The Body and Religiously Motivated Social Action

A Global Look at Religion and Political Transformation

October 15, 2021
12:30 p.m. - 1:30 p.m. EDT
Location: Online Zoom Webinar

Yolanda Covington-Ward and Jeanette S. Jouili have edited a compelling and groundbreaking new volume on the role of the body and social justice work for people of African descent across the African continent, the Caribbean and Latin America, the American South, and Europe. From Pentecostalism in Ghana and Brazil to Ifa divination in Trinidad to Islam in Nigeria, London, and South Carolina, the contributors explore the nuanced and often veiled intersections between the body, religious expression, and political agency within the cultural specific contexts. Embodying Black Religions in Africa and Its Diasporas (2021) further deepens and expands the public’s understanding of African-inspired religious expression as something more than resistance and struggle against white supremacy and gender bias.

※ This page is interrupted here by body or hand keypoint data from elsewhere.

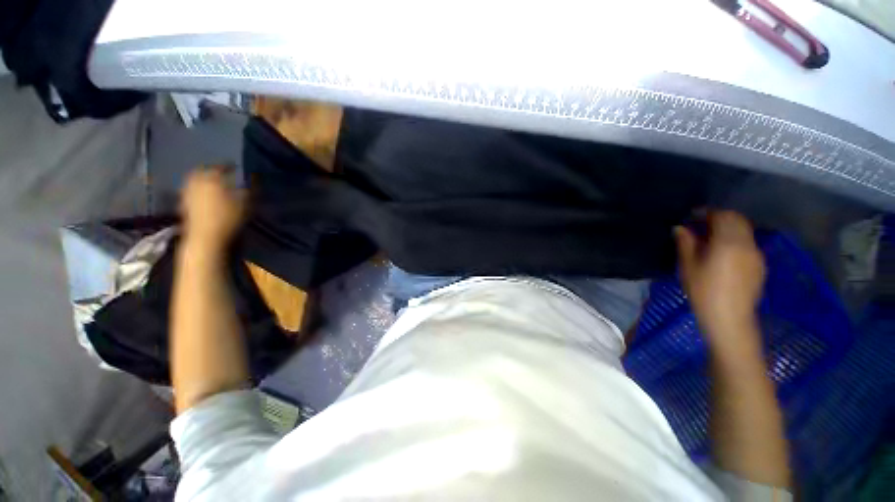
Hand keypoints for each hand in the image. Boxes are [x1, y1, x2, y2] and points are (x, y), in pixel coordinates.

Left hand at [180, 166, 245, 250]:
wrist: (205, 237)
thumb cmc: (227, 219)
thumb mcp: (244, 204)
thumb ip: (246, 191)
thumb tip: (249, 182)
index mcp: (212, 180)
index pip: (219, 168)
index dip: (227, 166)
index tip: (234, 166)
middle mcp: (197, 183)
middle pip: (201, 171)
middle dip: (209, 170)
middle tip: (218, 171)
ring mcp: (187, 193)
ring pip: (193, 180)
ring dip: (201, 178)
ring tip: (210, 181)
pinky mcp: (183, 204)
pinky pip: (189, 190)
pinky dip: (196, 188)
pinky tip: (202, 193)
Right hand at [675, 211, 765, 340]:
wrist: (729, 318)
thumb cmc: (703, 291)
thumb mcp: (688, 266)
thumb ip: (686, 243)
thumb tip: (680, 228)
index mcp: (728, 242)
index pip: (722, 216)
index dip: (707, 212)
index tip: (693, 216)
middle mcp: (747, 243)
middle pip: (737, 220)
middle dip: (720, 218)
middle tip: (701, 225)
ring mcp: (757, 254)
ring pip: (745, 231)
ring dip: (729, 229)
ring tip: (711, 239)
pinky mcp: (760, 265)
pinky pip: (748, 244)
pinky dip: (737, 240)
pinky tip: (724, 253)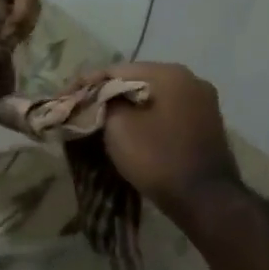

Berkley Center Senior Research Fellow Terrence Johnson facilitated a conversation with the editors of the volume to help the audience understand why the body matters in debates on politics and social activism. They also discussed the complex ways in which religious expressions contribute to the production of knowledge and of meaning-making for individuals and their communities.

This event was co-sponsored by Georgetown University's Berkley Center for Religion, Peace, and World Affairs and its Women's and Gender Studies Program.